The court refused to give defendant’s instructions 2, 3, 4 and 15. These will be briefly considered in inverse order.
No. 15 was rightly refused. The accident happened so near the crossing as to bring it within the influence of the rules applicable to that class of cases.
. Instruction No. 4 was amenable to objection, because it omitted to state that the assumed failure of the plaintiff to exercise ordinary care must have efficiently contributed to the injury. Washington, &c. Ry. Co. v. Vaughan, 111 Va. 785, 795, 69 S. E. 1035.
Instruction No. 2 initially told the jury that it was hot negligence as a matter of law for a person to go upon a street car track without looking and listening (Bass v. Norfolk, &c. R. Co., 100 Va. 1), but concluded with the proposition that the law requires that such person must use due care, and that ordinary care means that he must look and listen before going on the track, especially where the approach is partially obstructed. The instruction is self-contradictory and ought not to have been given.

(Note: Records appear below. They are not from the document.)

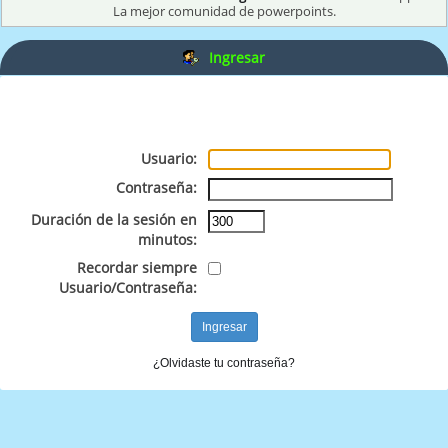
La mejor comunidad de powerpoints.
Ingresar
Usuario:
Contraseña:
Duración de la sesión en
minutos:
Recordar siempre
Usuario/Contraseña:
¿Olvidaste tu contraseña?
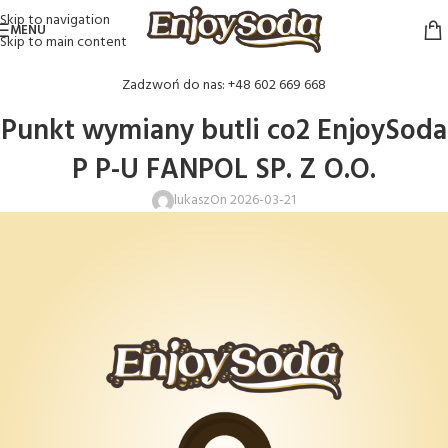
Skip to navigation
MENU
Skip to main content
Zadzwoń do nas: +48 602 669 668
Punkt wymiany butli co2 EnjoySoda
P P-U FANPOL SP. Z O.O.
lukasz
On 2026-03-21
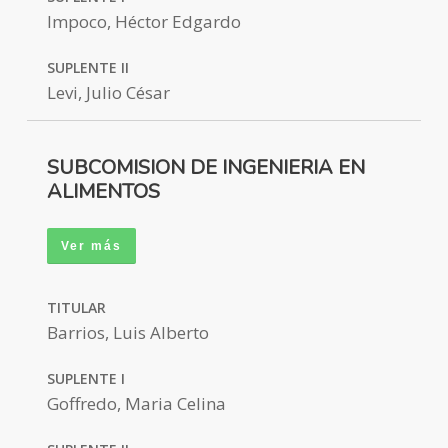
Impoco, Héctor Edgardo
SUPLENTE II
Levi, Julio César
SUBCOMISION DE INGENIERIA EN
ALIMENTOS
Ver más
TITULAR
Barrios, Luis Alberto
SUPLENTE I
Goffredo, Maria Celina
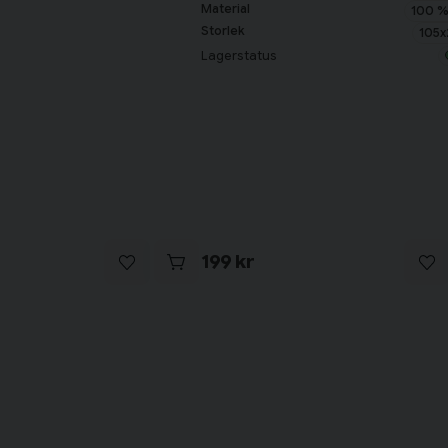
Material
100 %
Storlek
105
Lagerstatus
199 kr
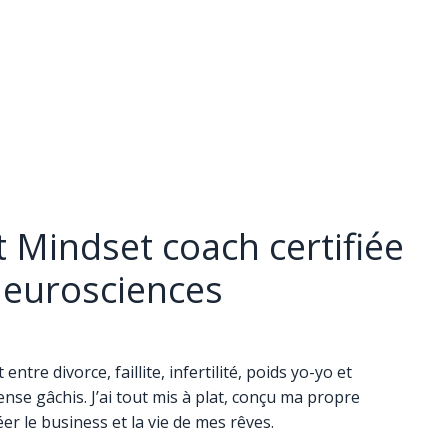
t Mindset coach certifiée
Neurosciences
 entre divorce, faillite, infertilité, poids yo-yo et
nse gâchis. J’ai tout mis à plat, conçu ma propre
r le business et la vie de mes rêves.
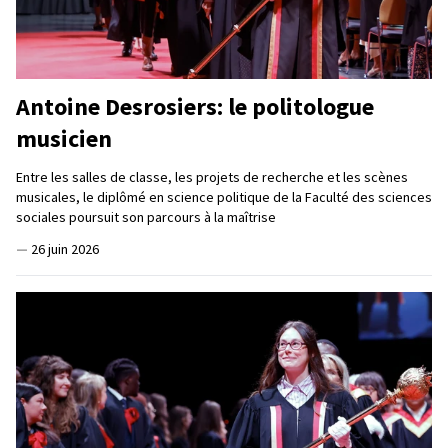
Antoine Desrosiers: le politologue
musicien
Entre les salles de classe, les projets de recherche et les scènes
musicales, le diplômé en science politique de la Faculté des sciences
sociales poursuit son parcours à la maîtrise
—
26 juin 2026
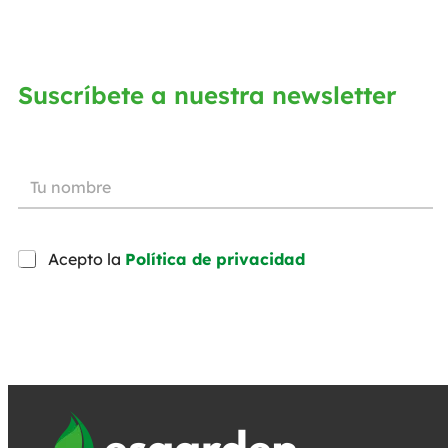
Suscríbete a nuestra newsletter
Acepto la
Política de privacidad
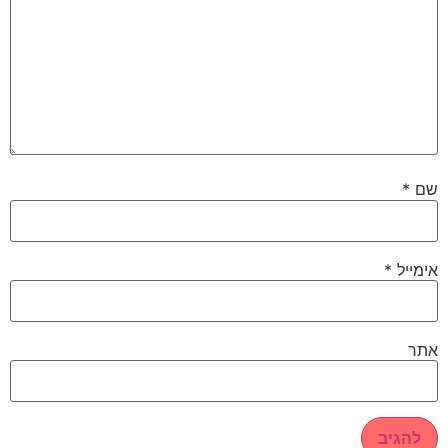
ם
*
ימייל
*
תר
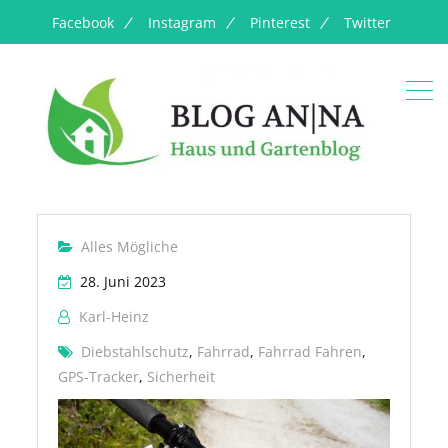
Facebook
Instagram
Pinterest
Twitter
Alles Mögliche
28. Juni 2023
Karl-Heinz
Diebstahlschutz
,
Fahrrad
,
Fahrrad Fahren
,
GPS-Tracker
,
Sicherheit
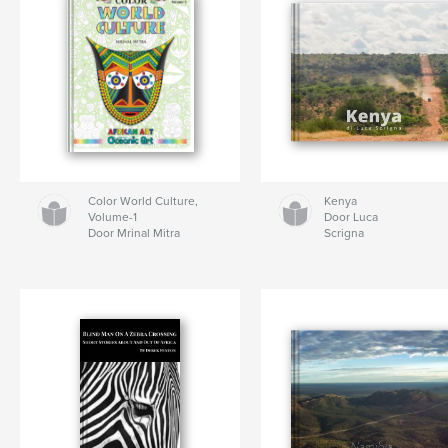
Color World Culture,
Kenya
Volume-1
Door Luca
Door Mrinal Mitra
Scrigna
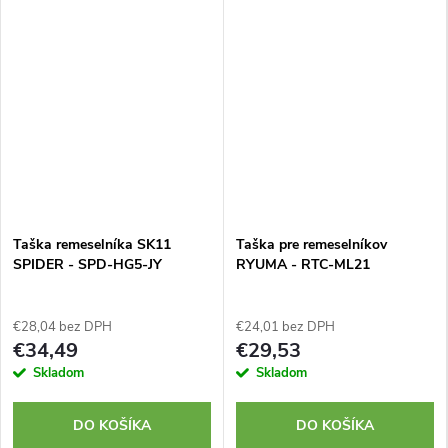
Taška remeselníka SK11
Taška pre remeselníkov
SPIDER - SPD-HG5-JY
RYUMA - RTC-ML21
€28,04 bez DPH
€24,01 bez DPH
€34,49
€29,53
Skladom
Skladom
DO KOŠÍKA
DO KOŠÍKA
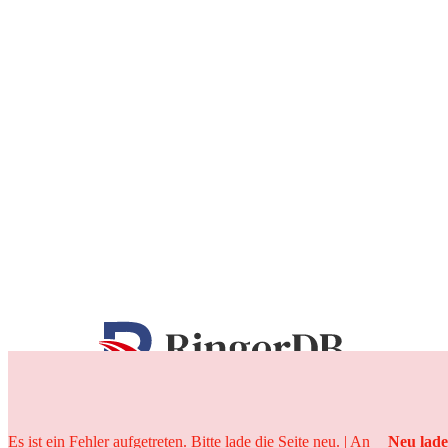
25 Jahre
Es ist ein Fehler aufgetreten. Bitte lade die Seite neu. | An
Neu lad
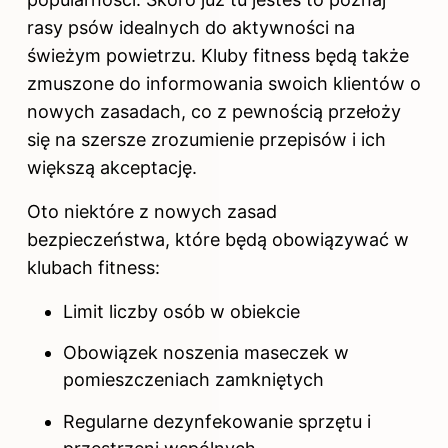
rasy psów idealnych do aktywności na
świeżym powietrzu
. Kluby fitness będą także
zmuszone do informowania swoich klientów o
nowych zasadach, co z pewnością przełoży
się na szersze zrozumienie przepisów i ich
większą akceptację.
Oto niektóre z nowych zasad
bezpieczeństwa, które będą obowiązywać w
klubach fitness:
Limit liczby osób w obiekcie
Obowiązek noszenia maseczek w
pomieszczeniach zamkniętych
Regularne dezynfekowanie sprzętu i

So with instruction No. 3, it told the jury that if the view of the approaching car was partially obstructed by a pile of lumber near the track, then it was the duty of the plaintiff, as a matter of law, to look and listen before going on the track. The jury ought rather to have been told in both instructions that the circumstances upon which they are predicated must be considered by them in determining whether the plaintiff had exercised ordinary care. It may also be noted that the questions dealt with in these last two instructions are covered by defendant’s instructions 6 and 7.
For the foregoing errors the judgment complained of must be reversed and the case remanded for a new trial.